Ukraine War Reveals Dangerous New Russian Ballistic Missile Feature: PENAIDs a Force Multiplier for Iskander Arsenal

Although Russia has refrained from committing many of its most capable assets to its military operation in Ukraine, which was initiated on February 24, the conflict has provided some insight into the country’s military capabilities particularly as it has made extensive use of standoff ballistic and cruise missiles for precision strikes. 

Russia’s only class of ground launched tactical ballistic missile the Iskander-M, which was previously deployed in conflicts in Syria and Georgia and represents one of the most heavily relied on assets in the Russian Army, has been revealed to have a force multiplying asset a penetration aid (PENAID) designed to help it confuse enemy ballistic missile defences. The system is reportedly activated when a missile is targeted by air defences, and releases once the missile determines it is threatened. A single missile from the Iskander-M system can be loaded with at least six decoys in tubes at the base of the body. 
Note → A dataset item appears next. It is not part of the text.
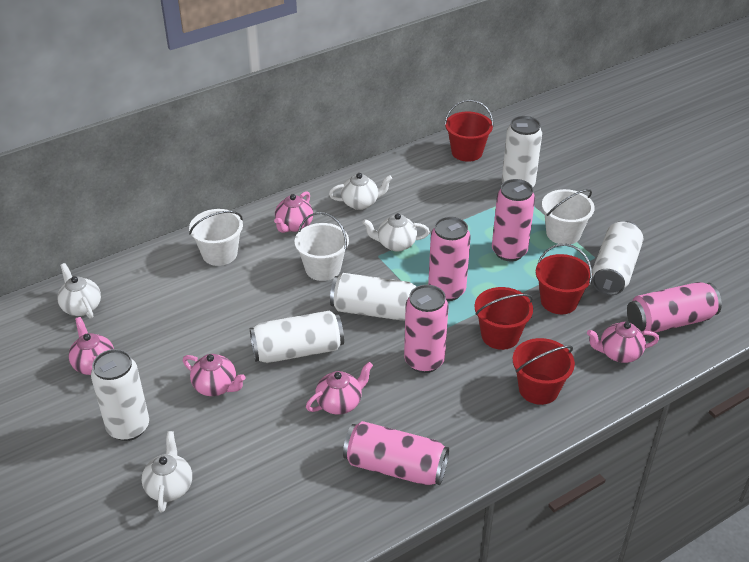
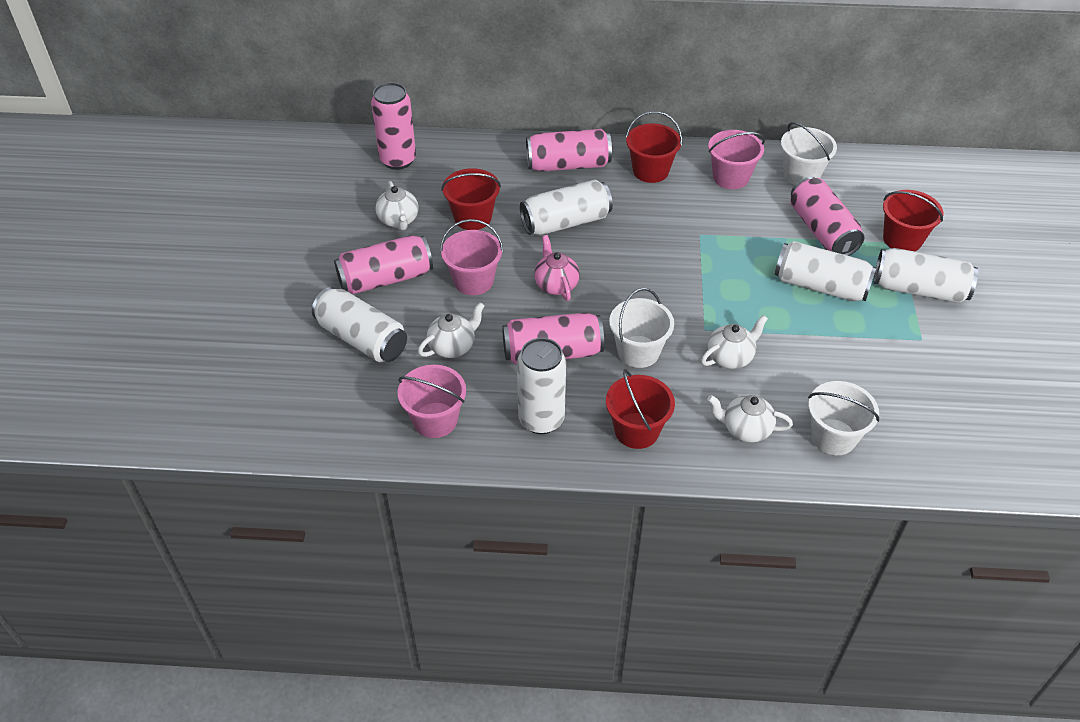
pink bucket: 0 -> 3
pink teapot: 5 -> 1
It remains uncertain how the new PENAIDs work, but they appear to feature two different kinds of countermeasures: a jammer for disrupting radar frequency emitters and a heat decoy to confuse infrared-guided missiles. The body of the decoy itself may also serve as a spoof by creating a larger radar signature to appear as a real missile without needing to interfere with enemy systems. Ukraine deploys a range of assets well suited to defence against short range ballistic missiles, most notably the S-300V and the S-300PS/PT, although their ability to engage targets such as the Iskander remains highly questionable with the systems having been built in the 1980s and seeing negligible improvements to their capabilities since. 

The Iskander was designed to be able to evade the most advanced NATO air defences, and combines launches using depressed quasi-ballistic trajectories with hypersonic speeds on impact and a high level of manoeuvrability considered well beyond the capabilities of Ukrainian defences to threaten. The use of the new system could well provide valuable information to both Ukraine's NATO allies and to Russia itself.